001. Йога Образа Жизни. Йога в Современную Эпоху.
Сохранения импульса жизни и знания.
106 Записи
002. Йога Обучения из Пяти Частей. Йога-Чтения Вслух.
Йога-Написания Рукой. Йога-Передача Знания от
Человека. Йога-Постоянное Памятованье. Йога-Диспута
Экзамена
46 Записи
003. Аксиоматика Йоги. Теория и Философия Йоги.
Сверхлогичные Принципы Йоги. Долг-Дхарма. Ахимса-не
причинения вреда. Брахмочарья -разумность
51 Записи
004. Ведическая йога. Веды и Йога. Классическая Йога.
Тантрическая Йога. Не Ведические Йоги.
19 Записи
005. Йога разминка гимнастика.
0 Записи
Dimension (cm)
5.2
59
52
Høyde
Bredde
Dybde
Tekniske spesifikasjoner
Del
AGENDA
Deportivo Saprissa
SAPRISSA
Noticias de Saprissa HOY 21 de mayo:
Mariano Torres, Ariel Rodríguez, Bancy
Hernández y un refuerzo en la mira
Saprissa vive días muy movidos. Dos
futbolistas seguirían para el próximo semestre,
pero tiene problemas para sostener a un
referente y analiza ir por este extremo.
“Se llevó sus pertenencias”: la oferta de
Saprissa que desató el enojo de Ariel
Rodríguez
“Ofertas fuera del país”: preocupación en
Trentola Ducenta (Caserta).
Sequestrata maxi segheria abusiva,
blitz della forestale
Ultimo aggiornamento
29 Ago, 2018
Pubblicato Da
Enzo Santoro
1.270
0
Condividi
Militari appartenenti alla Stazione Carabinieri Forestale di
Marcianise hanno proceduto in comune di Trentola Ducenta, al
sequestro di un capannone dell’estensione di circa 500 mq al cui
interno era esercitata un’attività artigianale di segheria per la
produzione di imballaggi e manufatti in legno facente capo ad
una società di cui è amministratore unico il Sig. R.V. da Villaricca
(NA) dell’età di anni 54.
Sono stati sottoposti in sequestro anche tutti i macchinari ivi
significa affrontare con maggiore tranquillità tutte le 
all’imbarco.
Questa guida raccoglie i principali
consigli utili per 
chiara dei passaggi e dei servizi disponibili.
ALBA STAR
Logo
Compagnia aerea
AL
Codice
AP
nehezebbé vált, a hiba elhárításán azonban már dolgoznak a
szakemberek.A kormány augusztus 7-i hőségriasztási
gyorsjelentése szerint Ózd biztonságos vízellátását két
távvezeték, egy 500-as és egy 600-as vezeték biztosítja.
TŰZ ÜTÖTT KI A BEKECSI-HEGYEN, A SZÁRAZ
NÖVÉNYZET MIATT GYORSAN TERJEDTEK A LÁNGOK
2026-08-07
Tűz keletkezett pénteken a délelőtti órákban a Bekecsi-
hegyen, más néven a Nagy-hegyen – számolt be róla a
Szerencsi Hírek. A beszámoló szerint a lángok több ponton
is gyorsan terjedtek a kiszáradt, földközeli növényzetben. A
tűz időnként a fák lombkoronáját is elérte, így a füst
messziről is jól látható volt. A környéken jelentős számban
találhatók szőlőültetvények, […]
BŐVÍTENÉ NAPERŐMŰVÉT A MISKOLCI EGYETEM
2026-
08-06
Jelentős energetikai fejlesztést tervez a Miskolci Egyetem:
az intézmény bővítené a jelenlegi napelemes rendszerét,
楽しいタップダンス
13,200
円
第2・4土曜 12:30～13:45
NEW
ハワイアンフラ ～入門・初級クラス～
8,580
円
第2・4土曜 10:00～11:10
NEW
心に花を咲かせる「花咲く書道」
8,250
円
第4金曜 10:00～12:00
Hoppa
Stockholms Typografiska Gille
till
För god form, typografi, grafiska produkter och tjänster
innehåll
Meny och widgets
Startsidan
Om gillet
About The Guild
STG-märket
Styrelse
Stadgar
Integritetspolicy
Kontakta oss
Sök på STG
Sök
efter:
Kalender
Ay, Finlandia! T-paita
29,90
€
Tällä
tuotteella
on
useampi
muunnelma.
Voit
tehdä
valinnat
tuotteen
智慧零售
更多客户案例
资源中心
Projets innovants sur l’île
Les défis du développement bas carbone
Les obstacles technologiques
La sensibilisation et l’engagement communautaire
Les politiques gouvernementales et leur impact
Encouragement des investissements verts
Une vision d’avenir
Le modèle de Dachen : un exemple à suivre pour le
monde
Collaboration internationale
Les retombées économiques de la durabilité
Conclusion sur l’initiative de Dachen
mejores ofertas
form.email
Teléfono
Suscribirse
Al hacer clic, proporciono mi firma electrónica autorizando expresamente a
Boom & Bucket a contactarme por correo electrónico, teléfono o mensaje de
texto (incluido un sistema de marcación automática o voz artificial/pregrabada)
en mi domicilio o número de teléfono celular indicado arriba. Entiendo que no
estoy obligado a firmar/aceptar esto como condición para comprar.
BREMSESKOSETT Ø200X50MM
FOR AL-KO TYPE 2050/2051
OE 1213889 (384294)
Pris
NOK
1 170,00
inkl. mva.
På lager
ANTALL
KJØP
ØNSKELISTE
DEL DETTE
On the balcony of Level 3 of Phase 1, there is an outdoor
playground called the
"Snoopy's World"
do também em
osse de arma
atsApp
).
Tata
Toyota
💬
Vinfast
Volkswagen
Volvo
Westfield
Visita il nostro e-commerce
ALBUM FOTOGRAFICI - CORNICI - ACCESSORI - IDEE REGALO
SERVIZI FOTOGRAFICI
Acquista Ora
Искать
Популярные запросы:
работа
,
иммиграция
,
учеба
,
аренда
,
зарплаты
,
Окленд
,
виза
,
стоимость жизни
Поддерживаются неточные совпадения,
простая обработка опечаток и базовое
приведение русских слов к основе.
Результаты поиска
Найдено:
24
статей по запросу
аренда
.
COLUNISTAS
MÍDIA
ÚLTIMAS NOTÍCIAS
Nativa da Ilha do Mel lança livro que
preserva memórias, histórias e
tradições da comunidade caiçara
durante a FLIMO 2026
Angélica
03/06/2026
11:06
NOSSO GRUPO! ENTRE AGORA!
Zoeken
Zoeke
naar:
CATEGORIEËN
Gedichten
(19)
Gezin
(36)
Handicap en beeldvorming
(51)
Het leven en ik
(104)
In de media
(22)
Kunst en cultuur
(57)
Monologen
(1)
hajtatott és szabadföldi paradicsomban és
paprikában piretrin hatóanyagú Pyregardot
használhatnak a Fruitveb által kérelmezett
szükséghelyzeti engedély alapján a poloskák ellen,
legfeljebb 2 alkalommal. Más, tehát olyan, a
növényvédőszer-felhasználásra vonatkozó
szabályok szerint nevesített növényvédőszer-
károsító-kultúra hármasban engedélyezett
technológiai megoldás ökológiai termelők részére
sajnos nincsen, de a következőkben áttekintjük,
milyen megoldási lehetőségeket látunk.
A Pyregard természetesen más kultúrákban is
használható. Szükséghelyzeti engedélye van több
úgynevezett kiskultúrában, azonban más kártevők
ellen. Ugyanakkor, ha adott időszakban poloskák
※ ※ ※
EXERCISE REQUIREMENTS
Work through the records above. Copy every line with the string "szerint".

SOLUTION BELOW
gyorsjelentése szerint Ózd biztonságos vízellátását két
Szerencsi Hírek. A beszámoló szerint a lángok több ponton
szabályok szerint nevesített növényvédőszer-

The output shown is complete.